PREMIÈRE PARTIE
1
Ma fille a épousé un Indien navajo. Elle m’a annoncé la nouvelle un soir d’avril 2006. Elle connaissait Scott depuis neuf mois, l’avait rencontré à l’université et viendrait passer trois semaines avec lui en France durant les vacances d’été. Si je voulais savoir, avant cela, à quoi ressemblait mon gendre, je pouvais regarder Sunchaser de Michael Cimino où il avait joué, une dizaine d’années auparavant, l’un des sept cavaliers accompagnant le troupeau de mustangs croisé par les héros un peu avant la fin du film, l’Indien qui parle, a-t-elle précisé. Puis elle a raccroché. Il était midi au Colorado, vingt heures à ma montre. J’ai loué le DVD le soir même.
Il faut, avant d’apercevoir les mustangs dans le lointain, suivre pendant quatre-vingt-sept minutes les aventures d’un jeune repris de justice en cavale atteint d’un cancer et du médecin qu’il a pris en otage dans un hôpital de Los Angeles pour le conduire, au volant d’une Cadillac volée, jusqu’en Arizona, au bord d’un lac sacré dans lequel s’immerger, espère-t-il, lui apportera la guérison.
C’est pour éviter un barrage de police que le conducteur de la Cadillac quitte la route, prend le sillage, à travers la plaine brûlée de soleil et dans un nuage de poussière, des sept cavaliers et du troupeau de mustangs. L’étrange équipage s’immobilise une minute plus tard au sommet d’un plateau de terre ocre. L’un des cavaliers s’approche de la voiture. Il monte à cru un cheval beige, porte un ensemble en jean, débardeur et pantalon. Ses cheveux sont d’un noir profond, très longs et noués par un catogan. Alors qu’il échange quelques phrases en navajo avec le passager, on voit pendant quelques secondes son visage en gros plan. Ses traits sont fins, son front large, ses yeux en amande et foncés, ses pommettes légèrement saillantes, son cou orné d’un collier de turquoise. Il sourit.

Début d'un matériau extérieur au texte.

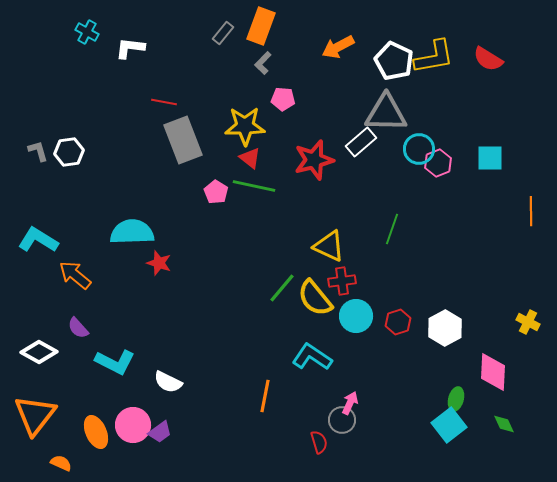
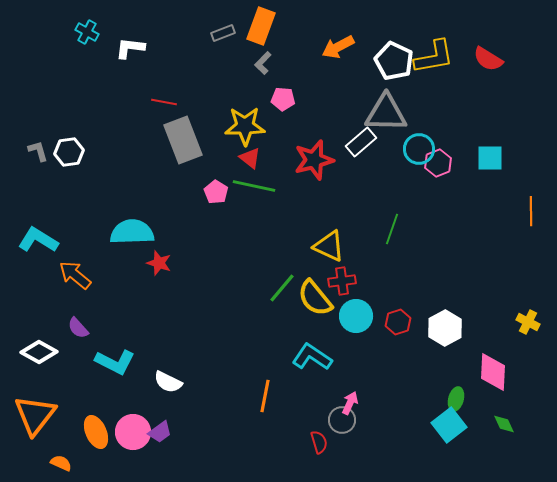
gray rectangle at (223, 33): rotated 30 degrees clockwise
pink circle at (133, 425): moved 7 px down
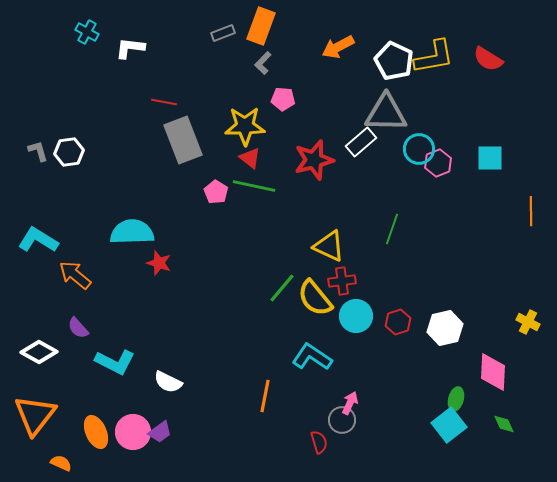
white hexagon at (445, 328): rotated 16 degrees clockwise
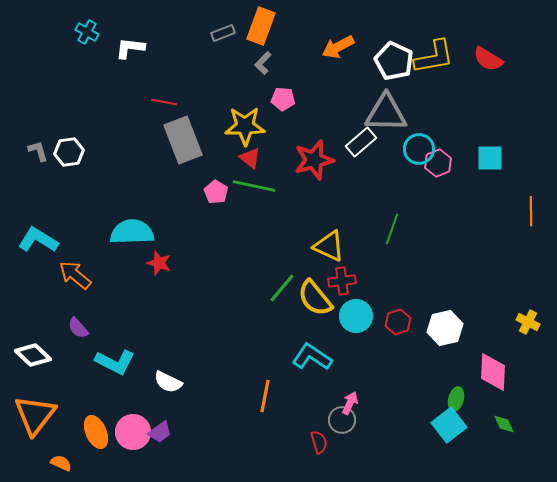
white diamond at (39, 352): moved 6 px left, 3 px down; rotated 15 degrees clockwise
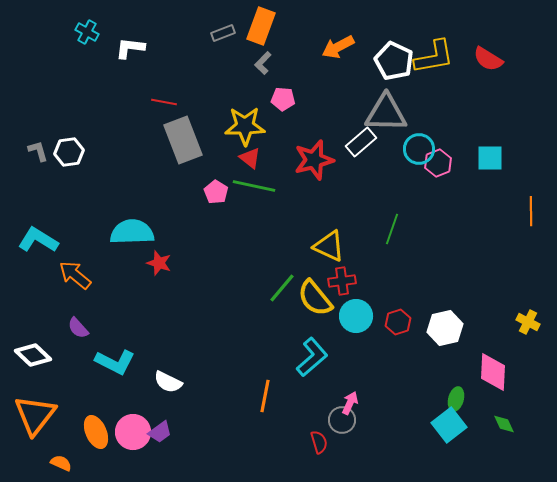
cyan L-shape at (312, 357): rotated 105 degrees clockwise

Même sourire, mais légèrement ironique dans le plan suivant, quand le conducteur descendu de voiture entreprend de lui expliquer, dans un anglais volontairement rudimentaire, son intention, pour échapper au barrage de police, de rouler dans une saignée de la plaine que l’on voit en arrière-plan, la Cadillac fondue au milieu du troupeau de mustangs, explication laborieuse qu’interrompt Indien qui parle pour demander à l’homme, dans un anglais parfait, ce qu’il veut dire exactement.
Il apparaît encore à quatre reprises, les deux premières, en plan rapproché, de profil, la troisième de dos, en plan large, chevauchant en tête du troupeau de mustangs et des cavaliers vers quatre monolithes de grès rouge, au son d’une musique de western et sous le grand ciel bleu. Dans la quatrième et dernière scène il est filmé en contre-plongée, à travers le pare-brise de la Cadillac, couché sur l’encolure de son cheval, le visage tourné vers le chauffeur qu’il félicite de si bien conduire « for a white man ».